_PROBLEM:_ Look below for the line containing "matriz4[coordLinha] <= mapa4[coordLinha];"; from there through the line containing "assign mapa4 = 7'b1110000;", both lines included, please set down each line exactly and nothing else.

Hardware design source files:
· · · · ·
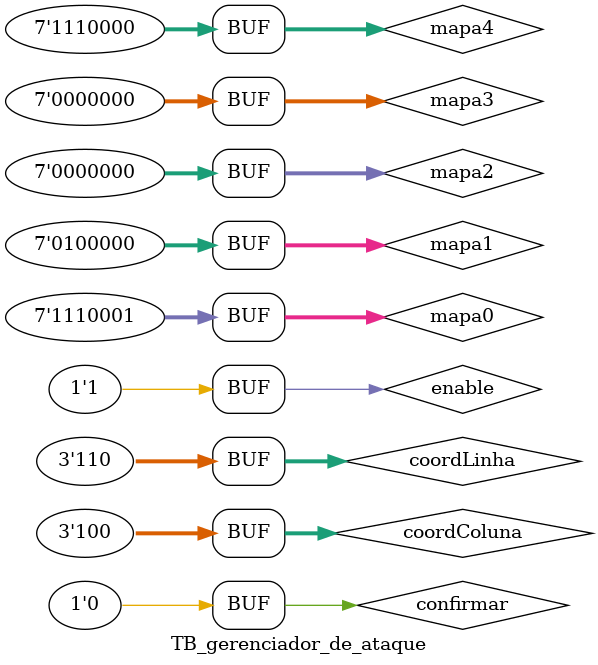
<source format=v>
module gerenciador_de_ataque(
  coordColuna, coordLinha, enable,
  confirmar,
  mapa0, mapa1, mapa2, mapa3, mapa4,
  matriz0, matriz1, matriz2, matriz3, matriz4,
);
  input [2:0] coordColuna, coordLinha; // coluna e linha da matriz de leds
  input enable, confirmar; // habilita a matriz de leds e confirma a selecao
  input [6:0] mapa0, mapa1, mapa2, mapa3, mapa4; // mapa final do jogo

  output reg [6:0] matriz0, matriz1, matriz2, matriz3, matriz4; // mapa atual de bits da matriz de leds

  // inicializa a matriz
  initial begin
    matriz0 <= 7'b0000000;
    matriz1 <= 7'b0000000;
    matriz2 <= 7'b0000000;
    matriz3 <= 7'b0000000;
    matriz4 <= 7'b0000000;
  end

  always @(posedge confirmar) begin
    if (enable) begin
        if(coordLinha != 3'b111) begin
          if(coordColuna == 3'b000) begin
            matriz0[coordLinha] <= mapa0[coordLinha];
          end else if(coordColuna == 3'b001) begin
            matriz1[coordLinha] <= mapa1[coordLinha];
          end else if(coordColuna == 3'b010) begin
            matriz2[coordLinha] <= mapa2[coordLinha];
          end else if(coordColuna == 3'b011) begin
            matriz3[coordLinha] <= mapa3[coordLinha];
          end else if(coordColuna == 3'b100) begin
            matriz4[coordLinha] <= mapa4[coordLinha];
          end
        end
    end
  end
endmodule


module TB_gerenciador_de_ataque();
  reg [2:0] coordColuna, coordLinha;
  reg enable, confirmar;

  wire [6:0] mapa0, mapa1, mapa2, mapa3, mapa4;
  wire [6:0] matriz0, matriz1, matriz2, matriz3, matriz4;

  assign mapa0 = 7'b1110001;
  assign mapa1 = 7'b0100000;
  assign mapa2 = 7'b0000000;
  assign mapa3 = 7'b0000000;
  assign mapa4 = 7'b1110000;

  gerenciador_de_ataque gerenciador_de_ataque(.coordColuna(coordColuna), .coordLinha(coordLinha), .enable(enable), .confirmar(confirmar), .mapa0(mapa0), .mapa1(mapa1), .mapa2(mapa2), .mapa3(mapa3), .mapa4(mapa4), .matriz0(matriz0), .matriz1(matriz1), .matriz2(matriz2), .matriz3(matriz3), .matriz4(matriz4));

  initial begin
    enable = 1;
    confirmar = 0;

    coordColuna = 000;  coordLinha = 000; confirmar = 1; #10;
    confirmar = 0; #10;
    coordColuna = 000;  coordLinha = 001; confirmar = 1; #10;
    confirmar = 0; #10;

    coordColuna = 001;  coordLinha = 101; confirmar = 1; #10;
    confirmar = 0; #10;

    coordColuna = 011;  coordLinha = 101; confirmar = 1; #10;
    confirmar = 0; #10;

    coordColuna = 100;  coordLinha = 110; confirmar = 1; #10;
    confirmar = 0; #10;
  end

endmodule
</source>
· · · · ·
_REPLY TO THE TASK:_
            matriz4[coordLinha] <= mapa4[coordLinha];
          end
        end
    end
  end
endmodule


module TB_gerenciador_de_ataque();
  reg [2:0] coordColuna, coordLinha;
  reg enable, confirmar;

  wire [6:0] mapa0, mapa1, mapa2, mapa3, mapa4;
  wire [6:0] matriz0, matriz1, matriz2, matriz3, matriz4;

  assign mapa0 = 7'b1110001;
  assign mapa1 = 7'b0100000;
  assign mapa2 = 7'b0000000;
  assign mapa3 = 7'b0000000;
  assign mapa4 = 7'b1110000;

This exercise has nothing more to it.